National Review favors inclusion of GOProud at CPAC
Busy with a number of projects today, including entertaining Bruce with whom I just had a nice lunch and to whom I just showed a gas station selling a gallon of regular for over $5, but did want to remind our readers despite the CPAC dustup, many conservative institutions favor the inclusion of gay conservatives.
Shortly, after returning home (from spending my early afternoon with Bruce where CPAC came up), I caught this headline on the National Review’s homepage:
On Sunday, Bruce reported that “nothing has changed [since] The CPAC Board voted before CPAC 2012 to remove GOProud as a sponsoring organization.” Today, the flagship conservative magazine offered “Five reasons CPAC should embrace the gay conservative group.”

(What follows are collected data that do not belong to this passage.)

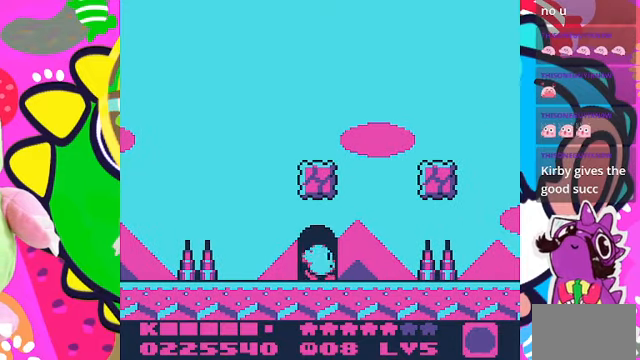
Gameplay with a controller (PlayStation layout); each line is a JSON object with the inputs held at the frame after it. "events" lists button and stick changes between this image and that frame as [ms after this image, input, new state], when the widget could be followed in between. Not read: L3 R3.
{"buttons": [], "left_stick": "center", "right_stick": "center", "events": [[300, "DPAD_UP", "up"]]}
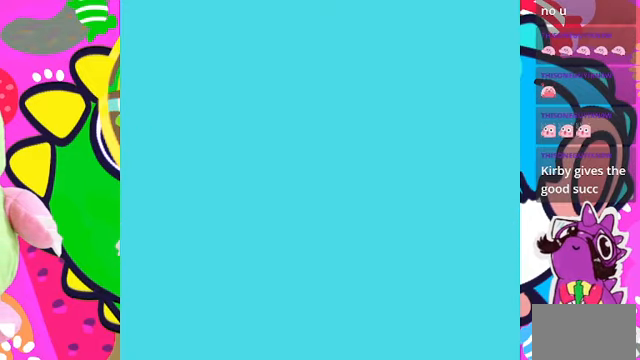
{"buttons": [], "left_stick": "center", "right_stick": "center", "events": []}
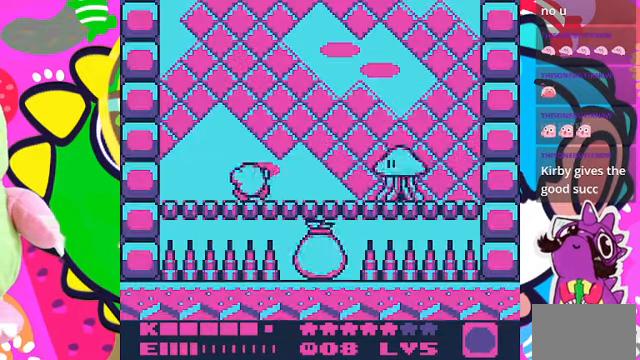
{"buttons": [], "left_stick": "center", "right_stick": "center", "events": []}
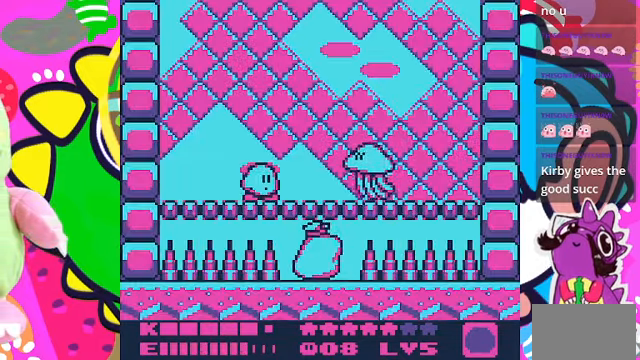
{"buttons": ["DPAD_RIGHT"], "left_stick": "center", "right_stick": "center", "events": [[433, "DPAD_RIGHT", "down"]]}
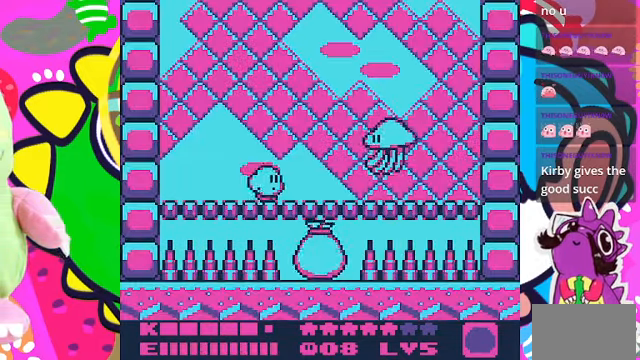
{"buttons": ["CROSS", "DPAD_RIGHT"], "left_stick": "center", "right_stick": "center", "events": [[66, "CROSS", "down"]]}
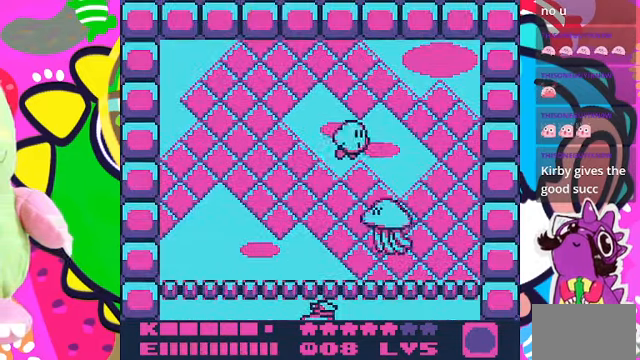
{"buttons": [], "left_stick": "center", "right_stick": "center", "events": [[66, "SQUARE", "down"], [133, "CROSS", "up"], [166, "DPAD_RIGHT", "up"], [366, "SQUARE", "up"]]}
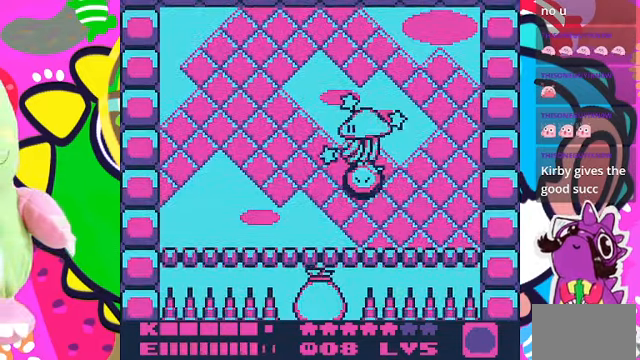
{"buttons": [], "left_stick": "center", "right_stick": "center", "events": []}
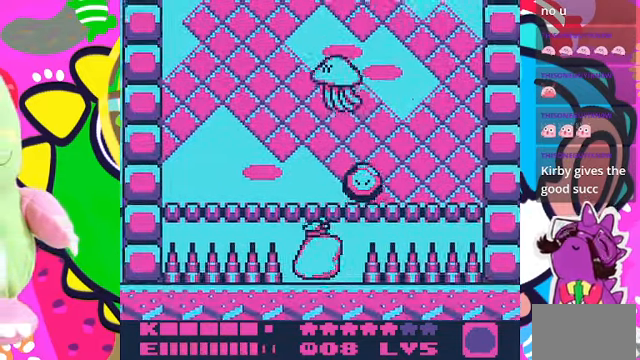
{"buttons": ["DPAD_RIGHT"], "left_stick": "center", "right_stick": "center", "events": [[200, "SQUARE", "down"], [300, "SQUARE", "up"], [334, "DPAD_RIGHT", "down"]]}
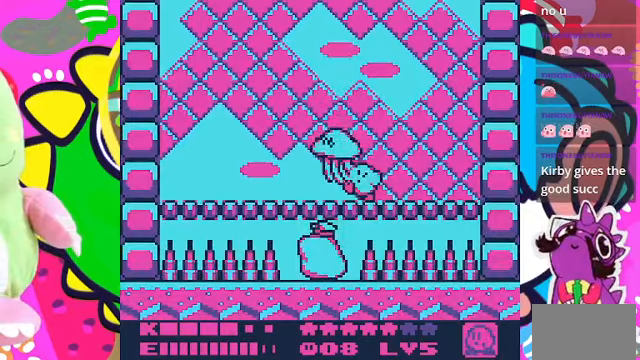
{"buttons": ["DPAD_LEFT"], "left_stick": "center", "right_stick": "center", "events": [[300, "DPAD_RIGHT", "up"], [500, "DPAD_LEFT", "down"]]}
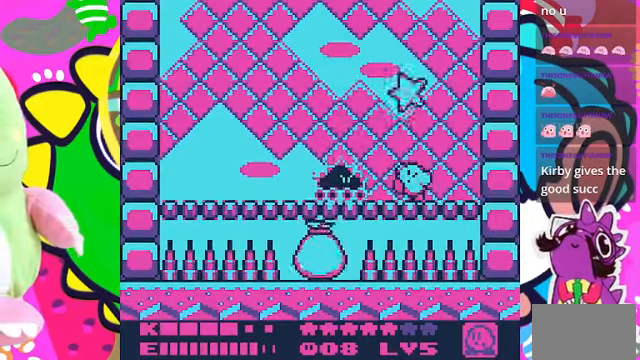
{"buttons": [], "left_stick": "center", "right_stick": "center", "events": [[100, "DPAD_LEFT", "up"], [134, "CROSS", "down"], [234, "DPAD_RIGHT", "down"], [334, "SQUARE", "down"], [367, "CROSS", "up"], [434, "DPAD_RIGHT", "up"], [500, "SQUARE", "up"]]}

CPAC’s decision to exclude this gay conservative group is not sitting well with all movement conservatives. Daniel Foster, the National Review’s news editor, makes a strong case for inclusion:
GOProud is consistently big-C “movement” conservative on the important issues — especially on fiscal policy and the size of government, but also on social issues such as abortion. After all, GOProud was founded by a couple of Log Cabin Republicans dissatisfied with that group’s Main-Street-partnership-style centrism. This alone is a pretty good reason for their inclusion at CPAC. But arguably more interesting, and more important for a powwow that’s ostensibly about making conservative advocacy more effective, is GOProud’s lower-case conservatism.
Read the whole thing. Foster holds that “the move against GOProud does seem to be all downside.” Indeed.
Just another reminder about the broad-based conservative movement. The current organizers of CPAC don’t speak for all conservatives.